Sábado, 23 de abril, feriado de São Jorge, 8 da manhã. A sala está lotada com sessenta alunos, empolgados como se tivessem acabado de passar no vestibular e iniciassem ali um curso universitário. “Bom dia! Está todo mundo acordado?”, brincou o professor. “Olha a quantidade de gente que veio hoje! Parabéns! Isso mostra o comprometimento de vocês”, completou ele, puxando uma salva de palmas da audiência, proveniente de diversos bairros do Rio e também de Niterói, São Gonçalo, São Paulo, Recife e Vitória. De fato, a experiência naquele fim de semana não era muito diferente de um primeiro dia em uma faculdade. Tratava‑se da estreia da turma no recém‑inaugurado Centro de Treinamento de Voluntários para a Olimpíada, no câmpus da Universidade Estácio de Sá, no Centro. Ao longo de quatro horas, o grupo, com participantes entre 18 e 70 anos, aprendeu as regras de como cuidar do bem‑estar do público, dar-lhe suporte e guiá-lo com simpatia e eficiência durante os dias de competição. “As pessoas se sentem honradas sendo treinadas por uma instituição de ensino. Na Olimpíada de Londres, quem deu o treinamento, por exemplo, foi uma rede de lanchonetes”, compara José Dario Menezes, coordenador da Estácio para o projeto Rio 2016.
Até julho deste ano, um time de aproximadamente 120 professores da universidade, que também foi responsável pela capacitação dos voluntários para os Jogos Pan-Americanos de 2007 e para a Jornada Mundial da Juventude, em 2013, está encarregado de treinar os 50 000 voluntários, além de 90 000 funcionários e colaboradores do Comitê Rio 2016. Serão ministradas 89 disciplinas em 450 000 horas de aulas presenciais e em 1,3 milhão de horas de treinamento on-line, que englobarão da história dos Jogos a noções de excelência em serviços e liderança (veja o quadro abaixo). Selecionados por meio de recrutamento interno, os docentes têm mais de três anos de casa, nota acima de 8,5 na avaliação acadêmica e paixão pelo esporte. “Meu avô, que já nadou com a Maria Lenk, foi tricampeão de polo aquático pelo Vasco. Cheguei a competir na natação, mas hoje meu esporte é o beach tênis”, conta Keylah Tavares, de 51 anos, professora de turismo da Estácio há quase duas décadas. Com experiência em organização e execução de eventos, a tutora, que já deu consultoria para a ONU durante a Rio+20 e foi voluntária no Pan, quer ajudar a formar mão de obra qualificada. “Uma vez, vi um funcionário no Aeroporto do Galeão falando em um tom acima do normal com um cadeirante, que retrucou: ‘Eu sou paraplégico, não surdo’. É preciso estar atento, porque cada detalhe conta para um bom atendimento”, diz a professora. A simpatia em excesso também pode ferir as regras de etiqueta: recentemente, num dos eventos-teste da Olimpíada, uma voluntária foi vista por Keylah improvisando um funk no megafone destinado exclusivamente à orientação do público, uma postura “deselegante e altamente repreensível”.

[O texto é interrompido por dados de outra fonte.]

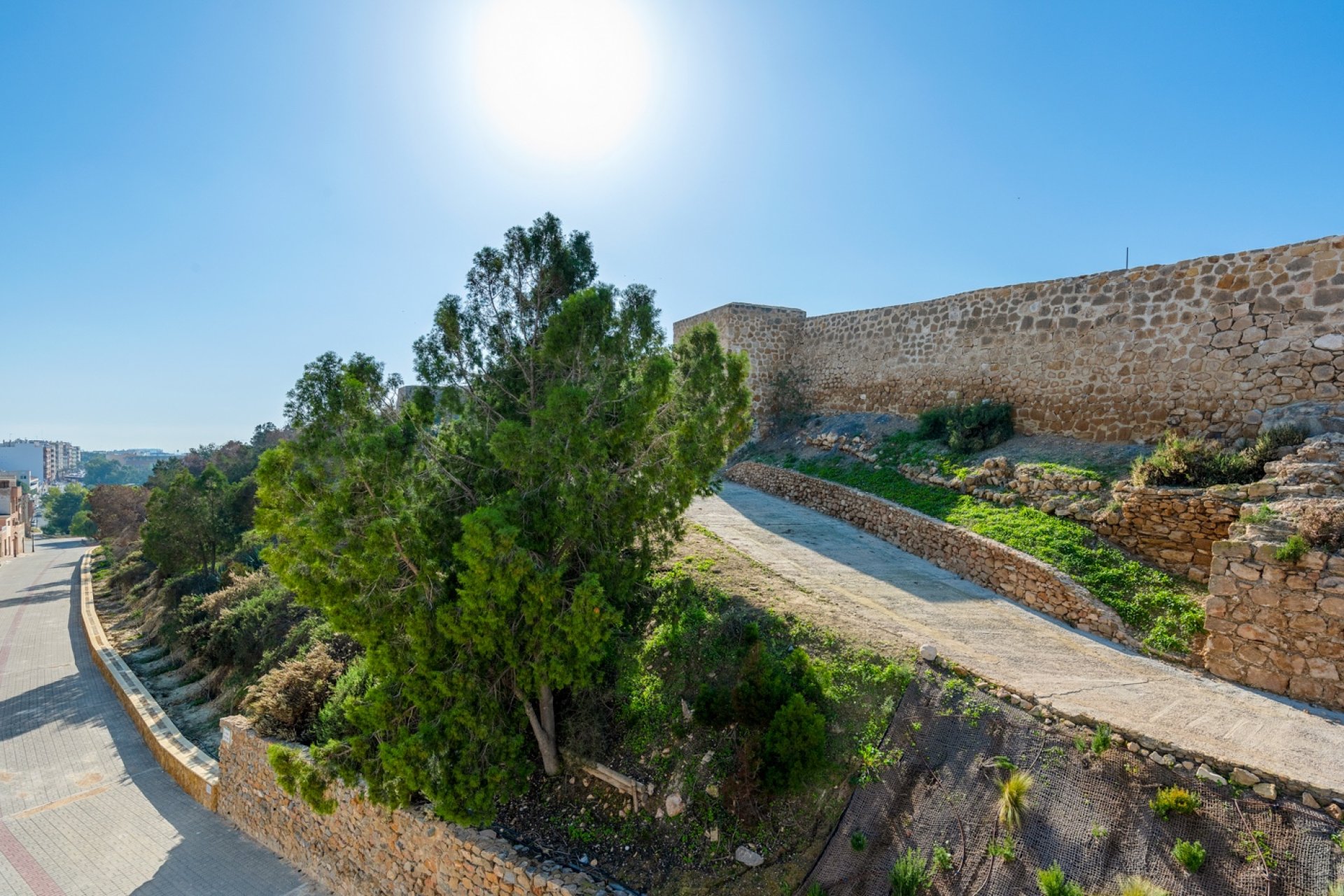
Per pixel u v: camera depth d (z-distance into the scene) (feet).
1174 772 19.56
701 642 31.60
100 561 171.01
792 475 61.16
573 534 26.30
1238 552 26.08
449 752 26.16
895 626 30.76
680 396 29.60
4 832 42.96
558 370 28.25
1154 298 42.55
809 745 22.88
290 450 24.93
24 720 63.10
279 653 52.16
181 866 38.34
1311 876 16.30
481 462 28.89
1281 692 24.53
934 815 21.24
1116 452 42.55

Em um contingente formado majoritariamente por mulheres de 18 a 45 anos, apenas 25% dos voluntários da Rio 2016 têm ensino superior completo, e muitos estão em busca da primeira experiência profissional. “Pode até parecer um grande mico usar luvas gigantes para ajudar a orientar o público nas filas, mas trabalhar na maior competição esportiva do mundo é um cartão de visita”, garante o coordenador de marketing Marcelo Carvalho, de 44 anos, que já foi jogador de vôlei e ganhou sua primeira medalha, aos 9, do ídolo Bernardinho. Carvalho acredita no potencial de transformação do curso. “A educação será um dos grandes legados dos Jogos no Brasil. Não estamos fazendo feio perto dos japoneses, que vão sediar o torneio em 2020”, afirma. Isso, no entanto, só o tempo dirá.